There’s also a request for $135 million to improve Arizona 189, the three-mile stretch of road that connects I-19 with the international border.
The governor’s bid for money from Washington does not end with pavement.
He wants $38.5 million to test for — and fix if necessary — lead in water that children are drinking at perhaps a quarter of the state’s schools, which have old pipes; and another $8.4 million to keep children at 26 schools from inhaling mercury vapor from rubber flooring.
Ducey hopes for $17.5 million to replace aging air conditioning units at schools.
Among other requests, he also wants up to $3.6 million to cap more than 2,000 open wells in the state. “Open wells create a safety hazard in Arizona,” the Governor’s Office said in its submission.
Ducey’s request for federal road funds comes after a legislative panel issued a report putting the state’s immediate unmet road-funding needs at about $20 billion.
Working with that, several lawmakers have crafted ways to help raise the money. Rep. Noel Campbell, R-Prescott, proposed increasing the state’s 18-cent-a-gallon gasoline tax, which has remained unchanged since 1992. Ducey dismissed that out of hand.
“I’m opposed to raising taxes,” Ducey said Thursday, while conceding that the state has unfunded transportation needs.
“I’m not opposed to investing in roads and bridges,” he said. He cited the $86 million that was added in this year’s budget to the Highway User Revenue Fund, the account that finances such improvements.
Only thing is, that was a one-time cash infusion. The governor’s budget for the coming fiscal year takes back those dollars. Ducey said he’s doing what he can with the dollars that are available.
“This year we put money into schools and to teachers and into education,” he said. “The state has a lot of needs. We’re going to focus in a slowly growing economy on improving the state and the quality of life in the state.”
And Ducey, newly back from the National Governors Association, thinks Arizona can get money from elsewhere.
“One of the most promising things I heard back in Washington, D.C., was this idea of partnership with the states and with governors on the president’s infrastructure plan,” he said. “I know there’s a lot of big numbers being thrown around.”
Trump is reportedly weighing projects totaling $137 billion.
The governor conceded that it’s a long way between putting in a wish list and getting federal dollars back. “That may be a bridge too far immediately,” Ducey said. “But it will take a partnership.”
For now, the idea of raising the state gas tax is dead.
Campbell got the measure through the House Transportation Committee, which he chairs, on a 7-1 vote. But it got squashed when Rep. Michelle Ugenti-Rita, R-Scottsdale, refused to give it a hearing in the Ways and Means Committee through which all tax bills must pass.
That hasn’t stopped other lawmakers from looking for ways to finance roads. Last month the Senate voted to give county officials the power to ask their local voters whether to impose their own dime-a-gallon gas increase for up to 20 years. Revenues would be earmarked for road projects.

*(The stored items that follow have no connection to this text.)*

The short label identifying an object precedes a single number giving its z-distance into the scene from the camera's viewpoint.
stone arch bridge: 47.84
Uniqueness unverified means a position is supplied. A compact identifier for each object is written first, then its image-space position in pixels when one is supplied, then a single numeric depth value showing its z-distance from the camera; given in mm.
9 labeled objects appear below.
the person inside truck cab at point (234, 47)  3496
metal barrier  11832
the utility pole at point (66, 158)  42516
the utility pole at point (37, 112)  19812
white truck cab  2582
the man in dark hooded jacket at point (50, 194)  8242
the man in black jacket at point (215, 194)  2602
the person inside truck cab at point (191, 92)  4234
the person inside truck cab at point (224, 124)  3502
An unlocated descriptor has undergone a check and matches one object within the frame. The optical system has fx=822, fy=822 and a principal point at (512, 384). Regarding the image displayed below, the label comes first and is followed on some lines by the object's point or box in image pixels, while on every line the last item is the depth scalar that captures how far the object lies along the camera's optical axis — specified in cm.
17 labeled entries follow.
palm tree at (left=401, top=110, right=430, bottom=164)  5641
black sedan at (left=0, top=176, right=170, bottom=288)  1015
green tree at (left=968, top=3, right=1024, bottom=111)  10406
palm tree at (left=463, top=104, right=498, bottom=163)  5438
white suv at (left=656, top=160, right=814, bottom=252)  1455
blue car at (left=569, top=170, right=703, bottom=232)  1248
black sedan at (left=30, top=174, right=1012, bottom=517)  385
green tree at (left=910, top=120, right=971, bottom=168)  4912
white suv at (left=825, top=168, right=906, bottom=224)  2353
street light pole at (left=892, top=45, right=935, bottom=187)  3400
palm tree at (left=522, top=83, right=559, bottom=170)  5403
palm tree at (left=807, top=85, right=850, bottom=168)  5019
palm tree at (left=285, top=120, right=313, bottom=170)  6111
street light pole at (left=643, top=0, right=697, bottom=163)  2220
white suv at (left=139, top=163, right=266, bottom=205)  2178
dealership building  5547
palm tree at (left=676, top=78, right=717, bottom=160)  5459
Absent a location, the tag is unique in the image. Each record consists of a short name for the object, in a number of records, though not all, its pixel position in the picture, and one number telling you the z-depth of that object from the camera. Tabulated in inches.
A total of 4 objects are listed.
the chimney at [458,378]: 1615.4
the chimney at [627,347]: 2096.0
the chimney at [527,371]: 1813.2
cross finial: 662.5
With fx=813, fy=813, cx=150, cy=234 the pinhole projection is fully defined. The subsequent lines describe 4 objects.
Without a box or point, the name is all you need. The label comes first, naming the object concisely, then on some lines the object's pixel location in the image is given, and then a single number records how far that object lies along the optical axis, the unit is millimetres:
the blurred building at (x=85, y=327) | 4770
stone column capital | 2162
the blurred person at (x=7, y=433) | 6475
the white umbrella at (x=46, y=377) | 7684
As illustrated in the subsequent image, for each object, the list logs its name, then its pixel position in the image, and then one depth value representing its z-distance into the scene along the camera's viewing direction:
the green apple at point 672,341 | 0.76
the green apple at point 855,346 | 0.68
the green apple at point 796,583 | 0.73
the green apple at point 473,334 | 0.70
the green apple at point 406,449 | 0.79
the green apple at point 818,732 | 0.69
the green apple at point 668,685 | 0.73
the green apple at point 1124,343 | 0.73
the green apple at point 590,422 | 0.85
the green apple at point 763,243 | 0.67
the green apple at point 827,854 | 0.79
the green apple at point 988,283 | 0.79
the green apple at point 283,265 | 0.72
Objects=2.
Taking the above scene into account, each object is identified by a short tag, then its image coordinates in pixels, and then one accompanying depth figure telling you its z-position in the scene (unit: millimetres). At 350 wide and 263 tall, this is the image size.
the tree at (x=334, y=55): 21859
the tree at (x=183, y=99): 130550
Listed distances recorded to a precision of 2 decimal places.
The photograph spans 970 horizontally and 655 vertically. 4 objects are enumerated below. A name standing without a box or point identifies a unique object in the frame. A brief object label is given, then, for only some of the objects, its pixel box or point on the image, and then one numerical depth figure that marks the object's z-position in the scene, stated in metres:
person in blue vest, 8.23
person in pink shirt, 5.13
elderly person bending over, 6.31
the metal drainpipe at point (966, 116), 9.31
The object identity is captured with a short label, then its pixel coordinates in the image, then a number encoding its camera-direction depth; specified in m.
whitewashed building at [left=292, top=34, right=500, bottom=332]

The future of that, however, remains unclear. First the measure, like the now-dead Campbell proposal, would need to pass through the House Ways and Means Committee. Ugenti-Rita did not immediately return calls on whether she is willing to give the measure a hearing.
If it survives that process, it would have to go to Ducey. Gubernatorial press aide Daniel Scarpinato was noncommittal Thursday. “We’d have to see the specific legislation,” he said. “But he’s generally opposed to efforts that would result in higher taxes.”